**WHAT IS BEING ASKED:**
Format the text read from every page in the material below as a JSON list of strings, with one string per line and no blank lines. Leave the pictures out of the list.

**THE DATA:**
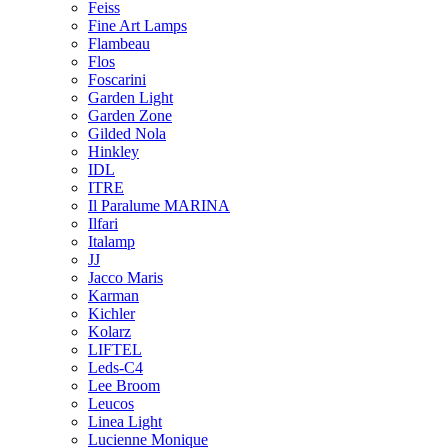
Feiss
Fine Art Lamps
Flambeau
Flos
Foscarini
Garden Light
Garden Zone
Gilded Nola
Hinkley
IDL
ITRE
Il Paralume MARINA
Ilfari
Italamp
JJ
Jacco Maris
Karman
Kichler
Kolarz
LIFTEL
Leds-C4
Lee Broom
Leucos
Linea Light
Lucienne Monique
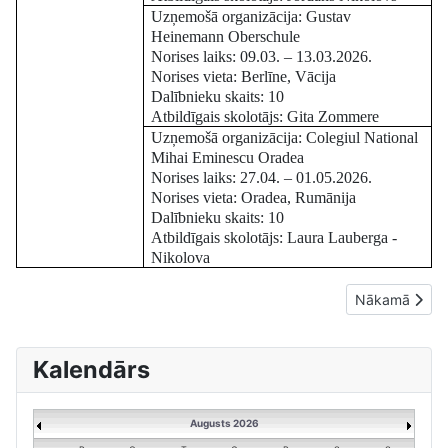
Uzņemošā organizācija: Gustav
Heinemann Oberschule
Norises laiks: 09.03. – 13.03.2026.
Norises vieta: Berlīne, Vācija
Dalībnieku skaits: 10
Atbildīgais skolotājs: Gita Zommere
Uzņemošā organizācija: Colegiul National
Mihai Eminescu Oradea
Norises laiks: 27.04. – 01.05.2026.
Norises vieta: Oradea, Rumānija
Dalībnieku skaits: 10
Atbildīgais skolotājs: Laura Lauberga -
Nikolova
Nākamais raks
Nākamā
Kalendārs
Augusts 2026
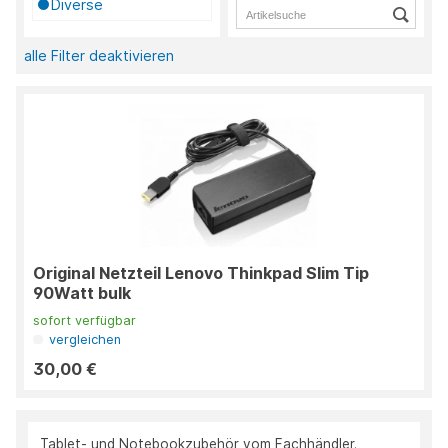
Diverse
alle Filter deaktivieren
Original Netzteil Lenovo Thinkpad Slim Tip
90Watt bulk
sofort verfügbar
vergleichen
30,00 €
Tablet- und Notebookzubehör vom Fachhändler.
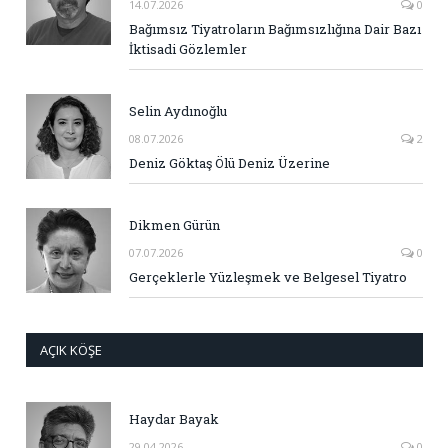
14.07.2026
0
Bağımsız Tiyatroların Bağımsızlığına Dair Bazı
İktisadi Gözlemler
Selin Aydınoğlu
08.07.2026
2
Deniz Göktaş Ölü Deniz Üzerine
Dikmen Gürün
07.07.2026
0
Gerçeklerle Yüzleşmek ve Belgesel Tiyatro
AÇIK KÖŞE
Haydar Bayak
29.04.2026
0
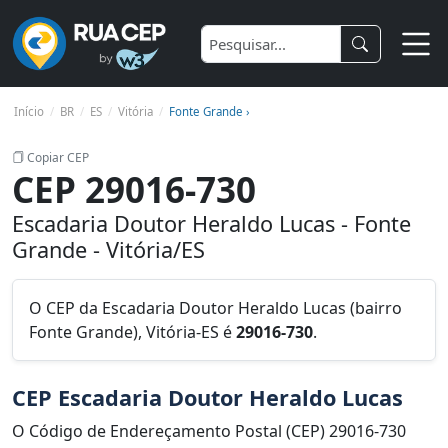
Início
BR
ES
Vitória
Fonte Grande ›
Copiar CEP
CEP 29016-730
Escadaria Doutor Heraldo Lucas - Fonte
Grande - Vitória/ES
O CEP da Escadaria Doutor Heraldo Lucas (bairro
Fonte Grande), Vitória-ES é
29016-730
.
CEP Escadaria Doutor Heraldo Lucas
O Código de Endereçamento Postal (CEP) 29016-730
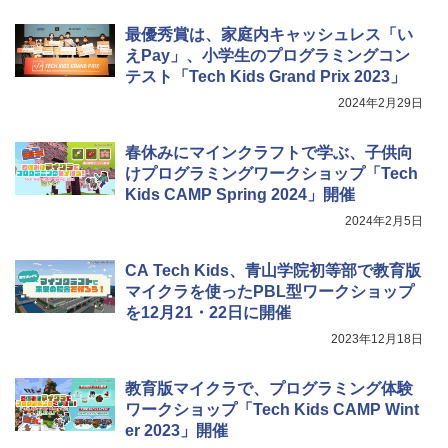
最優秀賞は、家庭内キャッシュレス「い
えPay」、小学生のプログラミングコン
テスト「Tech Kids Grand Prix 2023」
2024年2月29日
春休みにマインクラフトで学ぶ、子供向
けプログラミングワークショップ「Tech
Kids CAMP Spring 2024」開催
2024年2月5日
CA Tech Kids、青山学院初等部で教育版
マイクラを使ったPBL型ワークショップ
を12月21・22日に開催
2023年12月18日
教育版マイクラで、プログラミング体験
ワークショップ「Tech Kids CAMP Wint
er 2023」開催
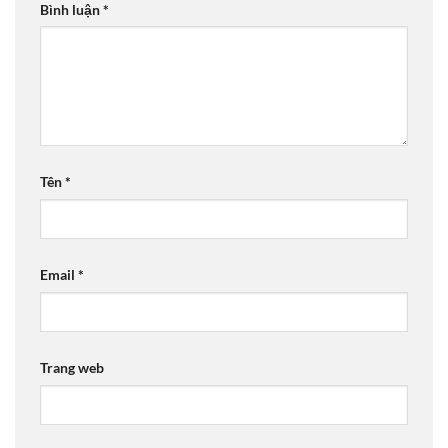
Bình luận
*
Tên
*
Email
*
Trang web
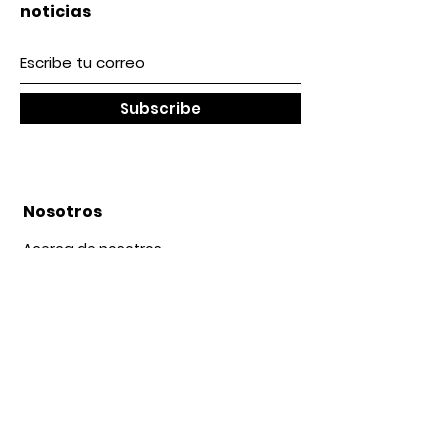
noticias
Subscribe
Nosotros
Acerca de nosotros
Contacto
lunes a Viernes 9 am / 5 pm
Sábado 9 am / 2pm
Nuestra Tienda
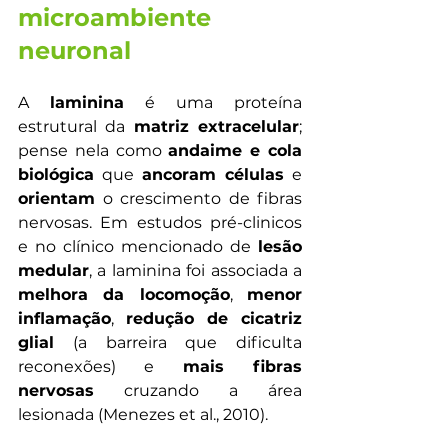
microambiente 
neuronal 
A 
laminina
 é uma proteína 
estrutural da 
matriz extracelular
; 
pense nela como 
andaime e cola 
biológica
 que 
ancoram células
 e 
orientam
 o crescimento de fibras 
nervosas. Em estudos pré-clinicos 
e no clínico mencionado de 
lesão 
medular
, a laminina foi associada a 
melhora da locomoção
, 
menor 
inflamação
, 
redução de cicatriz 
glial
 (a barreira que dificulta 
reconexões) e 
mais fibras 
nervosas
 cruzando a área 
lesionada (Menezes et al., 2010).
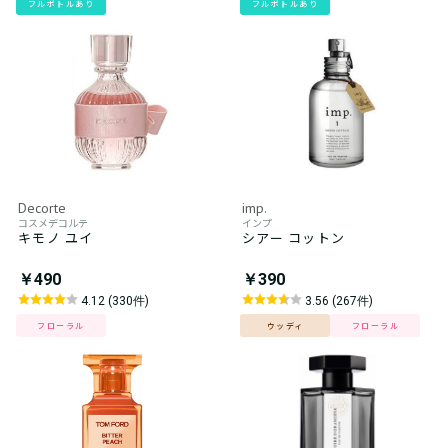
フルボトルあり
フルボトルあり
Decorte
imp.
コスメデコルテ
インプ
キモノ ユイ
シアー コットン
￥490
￥390
4.12 (330件)
3.56 (267件)
フローラル
ウッディ
フローラル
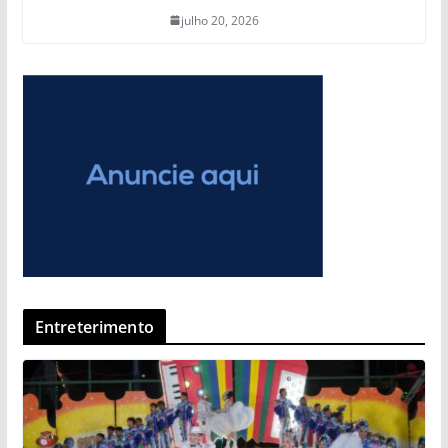
julho 20, 2026
Entreterimento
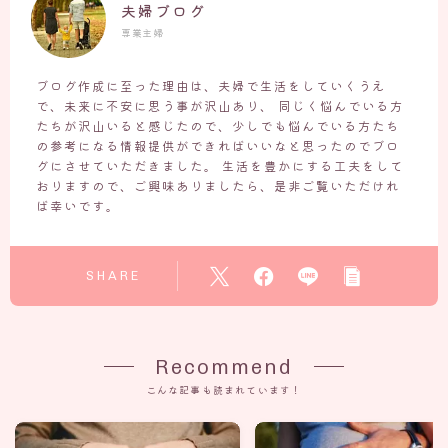
夫婦ブログ
専業主婦
ブログ作成に至った理由は、夫婦で生活をしていくうえ
で、未来に不安に思う事が沢山あり、 同じく悩んでいる方
たちが沢山いると感じたので、少しでも悩んでいる方たち
の参考になる情報提供ができればいいなと思ったのでブロ
グにさせていただきました。 生活を豊かにする工夫をして
おりますので、ご興味ありましたら、是非ご覧いただけれ
ば幸いです。
SHARE
Recommend
こんな記事も読まれています！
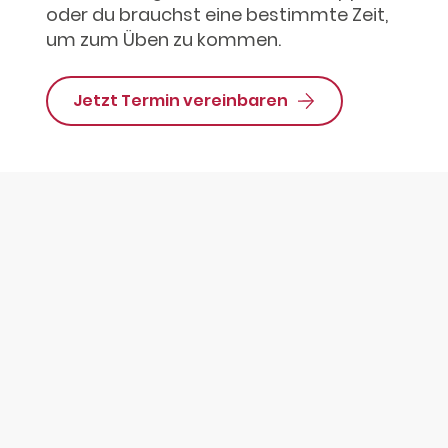
oder du brauchst eine bestimmte Zeit,
um zum Üben zu kommen.
Jetzt Termin vereinbaren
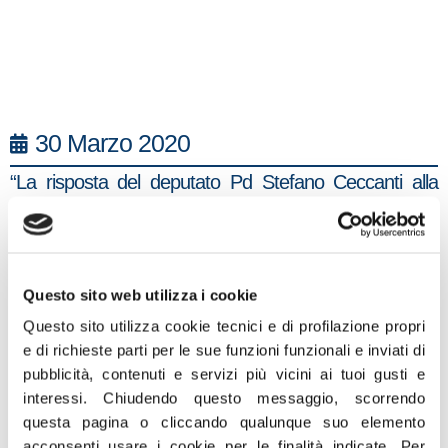
30 Marzo 2020
“La risposta del deputato Pd Stefano Ceccanti alla
dichiarazione di Giorgia Meloni è una dimostrazione di
disonestà intellettuale”. Lo afferma l’europarlamentare
di FDI Nicola Procaccini che aggiunge:
“Giustamente la leader di Fratelli d’Italia ha fatto
Questo sito web utilizza i cookie
notare la perfetta simmetria tra i poteri (circoscritti alla
Questo sito utilizza cookie tecnici e di profilazione propri
emergenza sanitaria) attribuiti ad Orban da un
e di richieste parti per le sue funzioni funzionali e inviati di
pubblicità, contenuti e servizi più vicini ai tuoi gusti e
parlamento democraticamente eletto e quelli di cui ha
interessi.
Chiudendo questo messaggio, scorrendo
potuto beneficiare il premier Conte. Con dei DPCM
questa pagina o cliccando qualunque suo elemento
annunciati su Facebook sono state infatti annullate
acconsenti usare i cookie per le finalità indicate.
Per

**RESPONSE BELOW:**
[
  "Feiss",
  "Fine Art Lamps",
  "Flambeau",
  "Flos",
  "Foscarini",
  "Garden Light",
  "Garden Zone",
  "Gilded Nola",
  "Hinkley",
  "IDL",
  "ITRE",
  "Il Paralume MARINA",
  "Ilfari",
  "Italamp",
  "JJ",
  "Jacco Maris",
  "Karman",
  "Kichler",
  "Kolarz",
  "LIFTEL",
  "Leds-C4",
  "Lee Broom",
  "Leucos",
  "Linea Light",
  "Lucienne Monique",
  "Uzņemošā organizācija: Gustav",
  "Heinemann Oberschule",
  "Norises laiks: 09.03. – 13.03.2026.",
  "Norises vieta: Berlīne, Vācija",
  "Dalībnieku skaits: 10",
  "Atbildīgais skolotājs: Gita Zommere",
  "Uzņemošā organizācija: Colegiul National",
  "Mihai Eminescu Oradea",
  "Norises laiks: 27.04. – 01.05.2026.",
  "Norises vieta: Oradea, Rumānija",
  "Dalībnieku skaits: 10",
  "Atbildīgais skolotājs: Laura Lauberga -",
  "Nikolova",
  "Nākamais raks",
  "Nākamā",
  "Kalendārs",
  "Augusts 2026",
  "Diverse",
  "alle Filter deaktivieren",
  "Original Netzteil Lenovo Thinkpad Slim Tip",
  "90Watt bulk",
  "sofort verfügbar",
  "vergleichen",
  "30,00 €",
  "Tablet- und Notebookzubehör vom Fachhändler.",
  "14.07.2026",
  "0",
  "Bağımsız Tiyatroların Bağımsızlığına Dair Bazı",
  "İktisadi Gözlemler",
  "Selin Aydınoğlu",
  "08.07.2026",
  "2",
  "Deniz Göktaş Ölü Deniz Üzerine",
  "Dikmen Gürün",
  "07.07.2026",
  "0",
  "Gerçeklerle Yüzleşmek ve Belgesel Tiyatro",
  "AÇIK KÖŞE",
  "Haydar Bayak",
  "29.04.2026",
  "0",
  "Início",
  "BR",
  "ES",
  "Vitória",
  "Fonte Grande ›",
  "Copiar CEP",
  "CEP 29016-730",
  "Escadaria Doutor Heraldo Lucas - Fonte",
  "Grande - Vitória/ES",
  "O CEP da Escadaria Doutor Heraldo Lucas (bairro",
  "Fonte Grande), Vitória-ES é",
  "29016-730",
  ".",
  "CEP Escadaria Doutor Heraldo Lucas",
  "O Código de Endereçamento Postal (CEP) 29016-730",
  "最優秀賞は、家庭内キャッシュレス「い",
  "えPay」、小学生のプログラミングコン",
  "テスト「Tech Kids Grand Prix 2023」",
  "2024年2月29日",
  "春休みにマインクラフトで学ぶ、子供向",
  "けプログラミングワークショップ「Tech",
  "Kids CAMP Spring 2024」開催",
  "2024年2月5日",
  "CA Tech Kids、青山学院初等部で教育版",
  "マイクラを使ったPBL型ワークショップ",
  "を12月21・22日に開催",
  "2023年12月18日",
  "教育版マイクラで、プログラミング体験",
  "ワークショップ「Tech Kids CAMP Wint",
  "er 2023」開催",
  "Bình luận",
  "*",
  "Tên",
  "*",
  "Email",
  "*",
  "Trang web",
  "noticias",
  "Subscribe",
  "Nosotros",
  "Acerca de nosotros",
  "Contacto",
  "lunes a Viernes 9 am / 5 pm",
  "Sábado 9 am / 2pm",
  "Nuestra Tienda",
  "microambiente ",
  "neuronal ",
  "A ",
  "laminina",
  " é uma proteína ",
  "estrutural da ",
  "matriz extracelular",
  "; ",
  "pense nela como ",
  "andaime e cola ",
  "biológica",
  " que ",
  "ancoram células",
  " e ",
  "orientam",
  " o crescimento de fibras ",
  "nervosas. Em estudos pré-clinicos ",
  "e no clínico mencionado de ",
  "lesão ",
  "medular",
  ", a laminina foi associada a ",
  "melhora da locomoção",
  ", ",
  "menor ",
  "inflamação",
  ", ",
  "redução de cicatriz ",
  "glial",
  " (a barreira que dificulta ",
  "reconexões) e ",
  "mais fibras ",
  "nervosas",
  " cruzando a área ",
  "lesionada (Menezes et al., 2010).",
  "フルボトルあり",
  "フルボトルあり",
  "Decorte",
  "imp.",
  "コスメデコルテ",
  "インプ",
  "キモノ ユイ",
  "シアー コットン",
  "￥490",
  "￥390",
  "4.12 (330件)",
  "3.56 (267件)",
  "フローラル",
  "ウッディ",
  "フローラル",
  "julho 20, 2026",
  "Entreterimento",
  "夫婦ブログ",
  "専業主婦",
  "ブログ作成に至った理由は、夫婦で生活をしていくうえ",
  "で、未来に不安に思う事が沢山あり、 同じく悩んでいる方",
  "たちが沢山いると感じたので、少しでも悩んでいる方たち",
  "の参考になる情報提供ができればいいなと思ったのでブロ",
  "グにさせていただきました。 生活を豊かにする工夫をして",
  "おりますので、ご興味ありましたら、是非ご覧いただけれ",
  "ば幸いです。",
  "SHARE",
  "Recommend",
  "こんな記事も読まれています！",
  "oder du brauchst eine bestimmte Zeit,",
  "um zum Üben zu kommen.",
  "Jetzt Termin vereinbaren",
  "30 Marzo 2020",
  "“La risposta del deputato Pd Stefano Ceccanti alla",
  "dichiarazione di Giorgia Meloni è una dimostrazione di",
  "disonestà intellettuale”. Lo afferma l’europarlamentare",
  "di FDI Nicola Procaccini che aggiunge:",
  "“Giustamente la leader di Fratelli d’Italia ha fatto",
  "Questo sito web utilizza i cookie",
  "notare la perfetta simmetria tra i poteri (circoscritti alla",
  "Questo sito utilizza cookie tecnici e di profilazione propri",
  "emergenza sanitaria) attribuiti ad Orban da un",
  "e di richieste parti per le sue funzioni funzionali e inviati di",
  "pubblicità, contenuti e servizi più vicini ai tuoi gusti e",
  "parlamento democraticamente eletto e quelli di cui ha",
  "interessi.",
  "Chiudendo questo messaggio, scorrendo",
  "potuto beneficiare il premier Conte. Con dei DPCM",
  "questa pagina o cliccando qualunque suo elemento",
  "annunciati su Facebook sono state infatti annullate",
  "acconsenti usare i cookie per le finalità indicate.",
  "Per"
]